See "man sudo_root" for details.
worker/8cc69743-84ec-4862-aabd-9277769e7332:~$
Cleanup
bosh clean-up
removes all unused releases and stemcells.
# bosh clean-up
Using environment '172.31.0.3' as client 'ops_manager'
Continue? [yN]: y
Task 164925
Task 164925 | 20:29:18 | Deleting stemcells: bosh-vsphere-esxi-ubuntu-xenial-go_agent/250.29 (00:00:12)
Task 164925 | 20:29:30 | Deleting dns blobs: DNS blobs (00:00:00)
Task 164925 Started Mon Aug 26 20:29:18 UTC 2019
Task 164925 Finished Mon Aug 26 20:29:30 UTC 2019
Task 164925 Duration 00:00:12
Task 164925 done
Succeeded
Locks
bosh locks
lists current locks held by different tasks or deployments
Errands
bosh errands -d deployment
lists all errands defined by a deployment
bosh run-errand -d deployment errand
runs an errand by a job name, in a particular deployment
# bosh run-errand -d pivotal-container-service-ad2c46d3833f5f4ea239 upgrade-all-service-instances
Using environment '172.31.0.3' as client 'ops_manager'
Using deployment 'pivotal-container-service-ad2c46d3833f5f4ea239'
Task 164997
Task 164997 | 21:06:08 | Preparing deployment: Preparing deployment (00:00:01)

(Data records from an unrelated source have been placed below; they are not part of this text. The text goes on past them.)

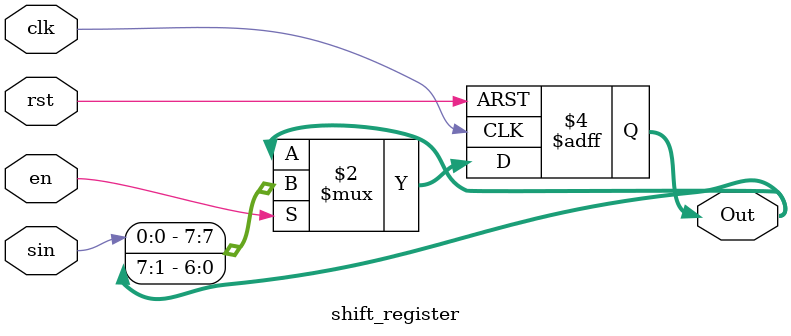
<source format=sv>
`timescale 1ns/1ns



module shift_register (input clk, sin, en, rst, output logic[7:0] Out);
	always@ (posedge clk, posedge rst) begin
		if (rst) Out <= 8'b00000000;
		else if (en)
			Out <= {sin, Out[7:1]};
	end
endmodule

</source>
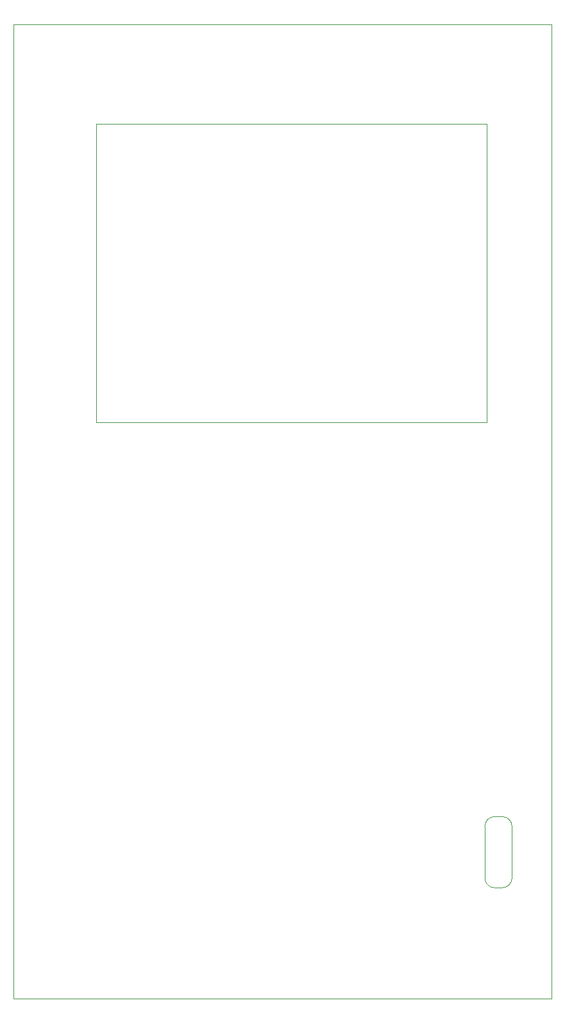
<source format=gbr>
G04 #@! TF.GenerationSoftware,KiCad,Pcbnew,8.0.8*
G04 #@! TF.CreationDate,2025-04-14T10:10:08+01:00*
G04 #@! TF.ProjectId,oscar_panel,6f736361-725f-4706-916e-656c2e6b6963,rev?*
G04 #@! TF.SameCoordinates,Original*
G04 #@! TF.FileFunction,Profile,NP*
%FSLAX46Y46*%
G04 Gerber Fmt 4.6, Leading zero omitted, Abs format (unit mm)*
G04 Created by KiCad (PCBNEW 8.0.8) date 2025-04-14 10:10:08*
%MOMM*%
%LPD*%
G01*
G04 APERTURE LIST*
G04 #@! TA.AperFunction,Profile*
%ADD10C,0.050000*%
G04 #@! TD*
G04 #@! TA.AperFunction,Profile*
%ADD11C,0.120000*%
G04 #@! TD*
G04 APERTURE END LIST*
D10*
X100000000Y-34900000D02*
X171000000Y-34900000D01*
X171000000Y-163400000D01*
X100000000Y-163400000D01*
X100000000Y-34900000D01*
X110900000Y-48000000D02*
X162500000Y-48000000D01*
X162500000Y-87400000D01*
X110900000Y-87400000D01*
X110900000Y-48000000D01*
D11*
X162200000Y-147500000D02*
X162200000Y-140700000D01*
X163500000Y-148800000D02*
X164500000Y-148800000D01*
X164500000Y-139400000D02*
X163500000Y-139400000D01*
X165800000Y-147480000D02*
X165800000Y-140720000D01*
X162200000Y-140700000D02*
G75*
G02*
X163500000Y-139400000I1319240J-19240D01*
G01*
X163500000Y-148800000D02*
G75*
G02*
X162200000Y-147500000I-1J1299999D01*
G01*
X164500000Y-139400000D02*
G75*
G02*
X165800140Y-140719239I-19240J-1319240D01*
G01*
X165800140Y-147480761D02*
G75*
G02*
X164500000Y-148800000I-1319378J-1D01*
G01*
M02*

</source>
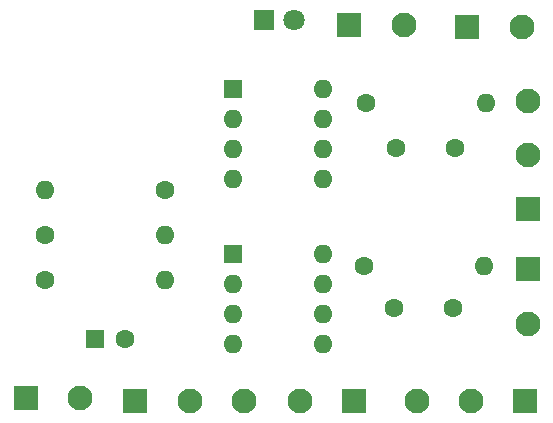
<source format=gbs>
G04 #@! TF.GenerationSoftware,KiCad,Pcbnew,(6.0.2-0)*
G04 #@! TF.CreationDate,2024-07-24T16:17:12-04:00*
G04 #@! TF.ProjectId,Stepped_Tone_Generator,53746570-7065-4645-9f54-6f6e655f4765,rev?*
G04 #@! TF.SameCoordinates,Original*
G04 #@! TF.FileFunction,Soldermask,Bot*
G04 #@! TF.FilePolarity,Negative*
%FSLAX46Y46*%
G04 Gerber Fmt 4.6, Leading zero omitted, Abs format (unit mm)*
G04 Created by KiCad (PCBNEW (6.0.2-0)) date 2024-07-24 16:17:12*
%MOMM*%
%LPD*%
G01*
G04 APERTURE LIST*
G04 Aperture macros list*
%AMRoundRect*
0 Rectangle with rounded corners*
0 $1 Rounding radius*
0 $2 $3 $4 $5 $6 $7 $8 $9 X,Y pos of 4 corners*
0 Add a 4 corners polygon primitive as box body*
4,1,4,$2,$3,$4,$5,$6,$7,$8,$9,$2,$3,0*
0 Add four circle primitives for the rounded corners*
1,1,$1+$1,$2,$3*
1,1,$1+$1,$4,$5*
1,1,$1+$1,$6,$7*
1,1,$1+$1,$8,$9*
0 Add four rect primitives between the rounded corners*
20,1,$1+$1,$2,$3,$4,$5,0*
20,1,$1+$1,$4,$5,$6,$7,0*
20,1,$1+$1,$6,$7,$8,$9,0*
20,1,$1+$1,$8,$9,$2,$3,0*%
G04 Aperture macros list end*
%ADD10C,1.600000*%
%ADD11O,1.600000X1.600000*%
%ADD12C,2.100000*%
%ADD13RoundRect,0.250001X-0.799999X-0.799999X0.799999X-0.799999X0.799999X0.799999X-0.799999X0.799999X0*%
%ADD14R,1.600000X1.600000*%
%ADD15RoundRect,0.250001X0.799999X0.799999X-0.799999X0.799999X-0.799999X-0.799999X0.799999X-0.799999X0*%
%ADD16RoundRect,0.250001X-0.799999X0.799999X-0.799999X-0.799999X0.799999X-0.799999X0.799999X0.799999X0*%
%ADD17RoundRect,0.250001X0.799999X-0.799999X0.799999X0.799999X-0.799999X0.799999X-0.799999X-0.799999X0*%
%ADD18R,1.800000X1.800000*%
%ADD19C,1.800000*%
G04 APERTURE END LIST*
D10*
X150300000Y-77800000D03*
X155300000Y-77800000D03*
D11*
X157880000Y-74200000D03*
D10*
X147720000Y-74200000D03*
X147920000Y-60400000D03*
D11*
X158080000Y-60400000D03*
D10*
X120720000Y-71600000D03*
D11*
X130880000Y-71600000D03*
D12*
X137600000Y-85600000D03*
X133000000Y-85600000D03*
D13*
X128400000Y-85600000D03*
X119100000Y-85400000D03*
D12*
X123700000Y-85400000D03*
D13*
X156500000Y-54000000D03*
D12*
X161100000Y-54000000D03*
D14*
X136700000Y-73200000D03*
D11*
X136700000Y-75740000D03*
X136700000Y-78280000D03*
X136700000Y-80820000D03*
X144320000Y-80820000D03*
X144320000Y-78280000D03*
X144320000Y-75740000D03*
X144320000Y-73200000D03*
D10*
X120720000Y-75400000D03*
D11*
X130880000Y-75400000D03*
D15*
X161400000Y-85600000D03*
D12*
X156800000Y-85600000D03*
X152200000Y-85600000D03*
D14*
X125000000Y-80400000D03*
D10*
X127500000Y-80400000D03*
D13*
X146500000Y-53800000D03*
D12*
X151100000Y-53800000D03*
D10*
X130880000Y-67800000D03*
D11*
X120720000Y-67800000D03*
D10*
X155500000Y-64200000D03*
X150500000Y-64200000D03*
D12*
X161600000Y-79100000D03*
D16*
X161600000Y-74500000D03*
D14*
X136700000Y-59200000D03*
D11*
X136700000Y-61740000D03*
X136700000Y-64280000D03*
X136700000Y-66820000D03*
X144320000Y-66820000D03*
X144320000Y-64280000D03*
X144320000Y-61740000D03*
X144320000Y-59200000D03*
D12*
X161600000Y-60200000D03*
X161600000Y-64800000D03*
D17*
X161600000Y-69400000D03*
D12*
X142300000Y-85600000D03*
D15*
X146900000Y-85600000D03*
D18*
X139325000Y-53400000D03*
D19*
X141865000Y-53400000D03*
M02*

</source>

Task 164997 | 21:06:09 | Running errand: pivotal-container-service/6b58ba3e-be95-43e7-a9f5-57e8812c4826 (0)
Logs
bosh logs
shows logs from a particular deployment.
Troubleshooting
Restarting Bosh Director VM Breaks Bosh
After rebooting the Bosh Director VM, subsequent bosh
calls results in:
Using environment '172.31.0.3' as client 'ops_manager'
Finding current tasks:
Performing request GET 'https://172.31.0.3:25555/tasks?state=processing%!C(MISSING)cancelling%!C(MISSING)queued&verbose=2':
Performing GET request:
Requesting token via client credentials grant: UAA responded with non-successful status code '503' response 'FAILURE'
Exit code 1
This issue is known, see:
- https://github.com/cloudfoundry/bosh/issues/2131
- https://www.pivotaltracker.com/n/projects/956238/stories/163642242
The fix is to run monit restart all
after all services except credhub have started. The credhub service should be in a running state after this is done after a few minutes and bosh should function correctly afterwards.